A poll of 1,200 undergrads at 100 colleges in the United States found that 73% of the students think iPods are “in”. One tenth of all old people know that “in” means “hip”. Half of all old people think “hip” means “the thing I just got replaced”. Drinking beer and stalking Facebook tied for second most “in” thing — scoring affirmative amongst “71%” of the students. Sorry, got a little bit too aggressive with the quotes; I promise it won’t happen again. Given my infatuation with alcohol, I figured this problem needed to be addressed. By problem, I mean the 29% who don’t think beer is the shit.

Please bear with me as I take a diversion into nerdiness (some will wonder whether I really need to divert from anything to approach nerdiness). The article notes, “The margin of error is plus or minus 2.3 percentage points.” I’ve played around with different values, and I can’t figure out what the hell they are referring to as the “margin of error”. (Those quotes were necessary.) The 95% confidence intervals for the two surveys, iPods and beer, are +/-2.5% and +/-2.6%, respectively. Did they just divide one side of the C.I. in half to get the margin of error?

I also remembered (from intro stats) that many surveys assume that the probability of success is 0.5 (rather than the observed values of 0.73 and 0.71) to maximize the error (making any conclusions highly conservative). If we do that, we get a 95% C.I. of +/-2.8%. Once again, there is no obvious way to get from that C.I. to the reported 2.3% margin of error. Anyone have any clue what the hell the margin of error means? Drop a note in the comments if you’ve got an idea.
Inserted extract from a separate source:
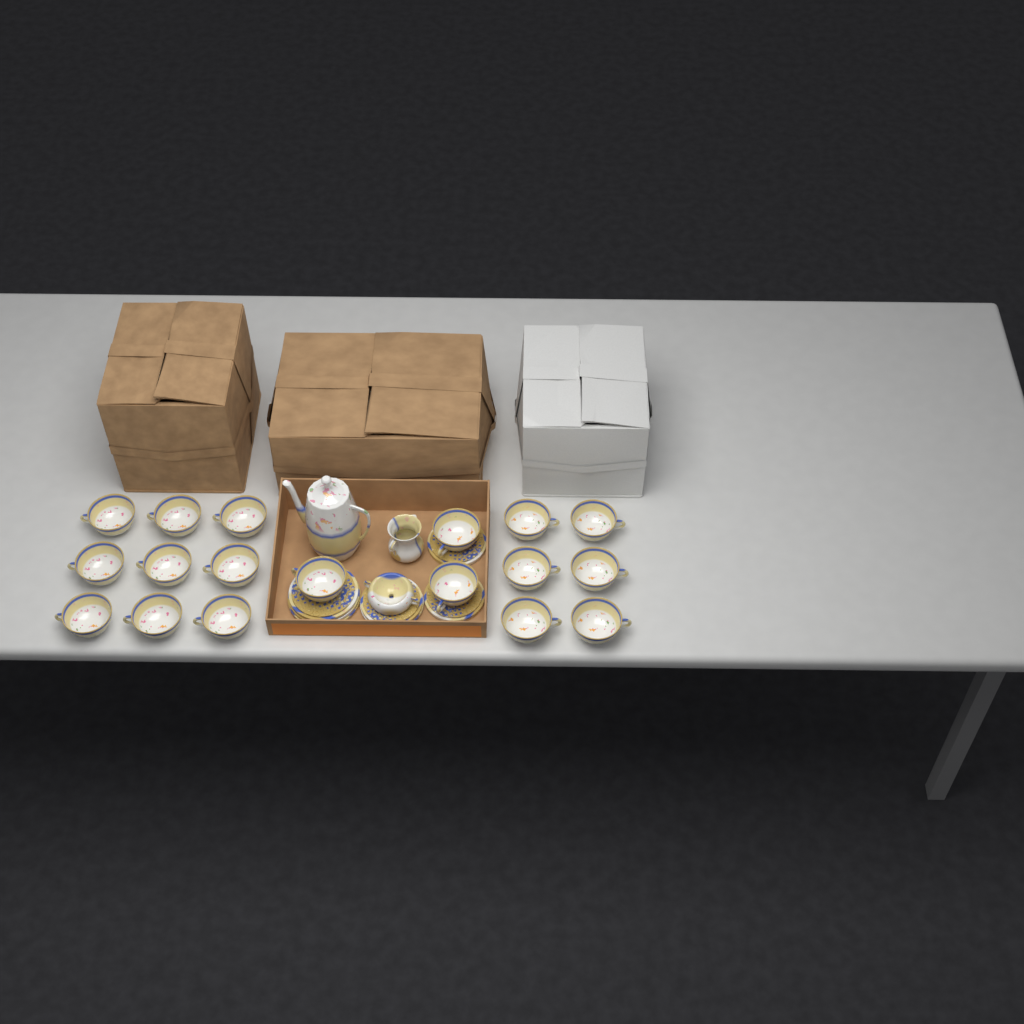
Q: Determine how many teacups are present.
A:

It’s important to note that the iPods are not significantly more popular than beer (p=0.8). Thank god. A significant difference would provide irrefutable evidence that college students are absolute tools. Please follow that link. It was the number one Google Image result for the search string beer+ipod.


  1. #1 Josh
    June 9, 2006

    Well, if you calculate a 90% confidence interval for a .5 proportion (N=1200) you end up getting a margin of error of 2.37%.

    I’m as baffled as you are how they got that number. I would have thought that maybe they were adjusting for a stratified and/or clustered sample, but such adjustments should have increased the margin of error, not shrink it (the traditional formula taught in stats classes assume a simple random sample and would underestimate the standard error for non SRSs).

    Thanks for the interesting post, it’s a great example of how people ignore statistical significance to push an interesting story.